First, and foremost, we adamantly disagree with NYDFS’ claims and allegations in regard to our anti-money laundering (AML) and compliance practices. Corporate responsibility is in our DNA and our commitment to regulatory and compliance guidelines is second to none.
While several problems were listed, New York didn’t mention the fact that Bittrex lists dozens of small market cap assets. Instead, New York told Bittrex they could only list ten coins for New York users.
The agreement restricted the coins we could offer to New York residents to only ten coins, and imposed restrictions on the process by which Bittrex could offer new coins. This would have prohibited Bittrex from listing coins that are offered to New York residents by other bitlicensees. NYDFS reserved the right to order us to withdraw coins at any time. Additionally, DFS would be able to prohibit offering tokens to NY residents, even if other NY bitlicense holders were able to offer the tokens.
From a public relations perspective, Bittrex might have been better off never applying for a Bitlicense than being denied one.
The implications of the Token Taxonomy Act and similar regulations do call into question the future of “onerous” regulations like the Bitlicense. Part of the Act severely restricts the ability of states to regulate cryptocurrencies, although it also specifically empowers them to fight fraud of any kind.

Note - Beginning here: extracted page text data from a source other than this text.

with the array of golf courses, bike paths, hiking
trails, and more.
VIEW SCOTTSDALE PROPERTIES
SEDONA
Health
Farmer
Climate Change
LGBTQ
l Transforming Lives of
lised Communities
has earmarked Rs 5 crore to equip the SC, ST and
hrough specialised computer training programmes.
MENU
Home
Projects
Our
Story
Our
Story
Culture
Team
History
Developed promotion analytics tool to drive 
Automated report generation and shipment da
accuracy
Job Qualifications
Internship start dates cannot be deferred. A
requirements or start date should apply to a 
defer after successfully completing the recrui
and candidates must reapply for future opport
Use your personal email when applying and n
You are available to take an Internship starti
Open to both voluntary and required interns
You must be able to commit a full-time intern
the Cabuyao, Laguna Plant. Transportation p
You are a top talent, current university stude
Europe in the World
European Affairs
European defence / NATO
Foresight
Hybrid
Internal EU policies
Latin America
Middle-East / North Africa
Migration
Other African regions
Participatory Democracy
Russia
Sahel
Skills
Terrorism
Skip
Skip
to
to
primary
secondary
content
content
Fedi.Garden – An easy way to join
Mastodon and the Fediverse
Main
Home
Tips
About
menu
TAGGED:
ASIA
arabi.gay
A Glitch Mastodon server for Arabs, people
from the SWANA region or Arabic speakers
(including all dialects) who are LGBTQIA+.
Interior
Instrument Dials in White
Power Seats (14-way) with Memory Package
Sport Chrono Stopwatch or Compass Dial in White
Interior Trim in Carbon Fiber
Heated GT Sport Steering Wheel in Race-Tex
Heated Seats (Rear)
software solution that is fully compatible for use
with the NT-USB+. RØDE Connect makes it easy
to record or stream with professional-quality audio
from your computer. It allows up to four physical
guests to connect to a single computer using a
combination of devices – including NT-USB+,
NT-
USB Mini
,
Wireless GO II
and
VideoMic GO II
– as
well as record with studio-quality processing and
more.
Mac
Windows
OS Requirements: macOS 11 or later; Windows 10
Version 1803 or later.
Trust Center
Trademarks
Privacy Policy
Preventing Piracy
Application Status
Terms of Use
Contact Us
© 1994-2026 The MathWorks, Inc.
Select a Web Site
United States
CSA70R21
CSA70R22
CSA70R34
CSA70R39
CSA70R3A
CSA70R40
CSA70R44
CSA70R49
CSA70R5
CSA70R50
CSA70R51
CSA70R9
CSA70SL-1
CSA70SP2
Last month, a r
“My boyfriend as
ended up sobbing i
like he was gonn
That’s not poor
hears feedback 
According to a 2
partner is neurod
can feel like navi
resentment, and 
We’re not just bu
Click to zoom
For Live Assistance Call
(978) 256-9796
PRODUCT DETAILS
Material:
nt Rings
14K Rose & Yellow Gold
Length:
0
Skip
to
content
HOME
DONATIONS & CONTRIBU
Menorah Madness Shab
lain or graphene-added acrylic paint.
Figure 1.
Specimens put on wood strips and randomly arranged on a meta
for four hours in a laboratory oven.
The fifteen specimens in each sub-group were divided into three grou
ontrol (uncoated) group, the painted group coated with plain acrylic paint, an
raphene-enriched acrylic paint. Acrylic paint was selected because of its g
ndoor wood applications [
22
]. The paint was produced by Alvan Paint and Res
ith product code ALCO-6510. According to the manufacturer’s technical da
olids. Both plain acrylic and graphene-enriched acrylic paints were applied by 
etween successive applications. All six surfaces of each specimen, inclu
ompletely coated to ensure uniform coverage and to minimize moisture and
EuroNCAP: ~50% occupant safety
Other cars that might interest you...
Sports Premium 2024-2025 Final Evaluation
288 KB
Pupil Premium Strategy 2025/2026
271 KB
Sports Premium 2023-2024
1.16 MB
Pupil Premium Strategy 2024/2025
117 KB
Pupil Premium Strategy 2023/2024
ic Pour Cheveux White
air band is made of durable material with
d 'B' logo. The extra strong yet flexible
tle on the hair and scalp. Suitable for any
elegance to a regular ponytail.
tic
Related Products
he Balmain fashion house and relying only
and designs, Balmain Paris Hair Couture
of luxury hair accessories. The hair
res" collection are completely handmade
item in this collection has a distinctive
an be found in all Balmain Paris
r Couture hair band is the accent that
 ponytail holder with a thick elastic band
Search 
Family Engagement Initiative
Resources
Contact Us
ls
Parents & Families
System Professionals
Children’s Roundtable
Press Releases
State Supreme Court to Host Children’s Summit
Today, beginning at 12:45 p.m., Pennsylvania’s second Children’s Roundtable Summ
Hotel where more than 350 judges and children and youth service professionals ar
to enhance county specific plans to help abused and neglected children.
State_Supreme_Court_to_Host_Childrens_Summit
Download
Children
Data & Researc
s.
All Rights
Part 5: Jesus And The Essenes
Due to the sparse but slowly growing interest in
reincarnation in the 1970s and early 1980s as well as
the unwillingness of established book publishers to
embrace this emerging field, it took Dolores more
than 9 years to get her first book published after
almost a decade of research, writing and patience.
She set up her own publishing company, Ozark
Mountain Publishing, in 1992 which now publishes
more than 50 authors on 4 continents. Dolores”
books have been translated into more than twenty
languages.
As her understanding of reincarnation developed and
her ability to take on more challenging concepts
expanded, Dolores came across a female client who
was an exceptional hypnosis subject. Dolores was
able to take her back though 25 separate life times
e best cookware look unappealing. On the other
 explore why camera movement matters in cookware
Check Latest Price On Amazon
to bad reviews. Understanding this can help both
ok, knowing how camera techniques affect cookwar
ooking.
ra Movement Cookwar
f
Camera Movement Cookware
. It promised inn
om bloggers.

At the same time, this calls into question the viability of legislation like it – will representatives from New York and other states defend their local governments’ rights to “overreach,” in the words of Bittrex?
For Yang’s part, he’s attracting a voting bloc that may otherwise have had no interest in him. CCN.com’s own Nick Marinoff has elucidated the feelings of young conservatives rather well. In Donald Trump’s nearly three years in office, nearly nothing positive has been done at the federal level regarding cryptocurrencies.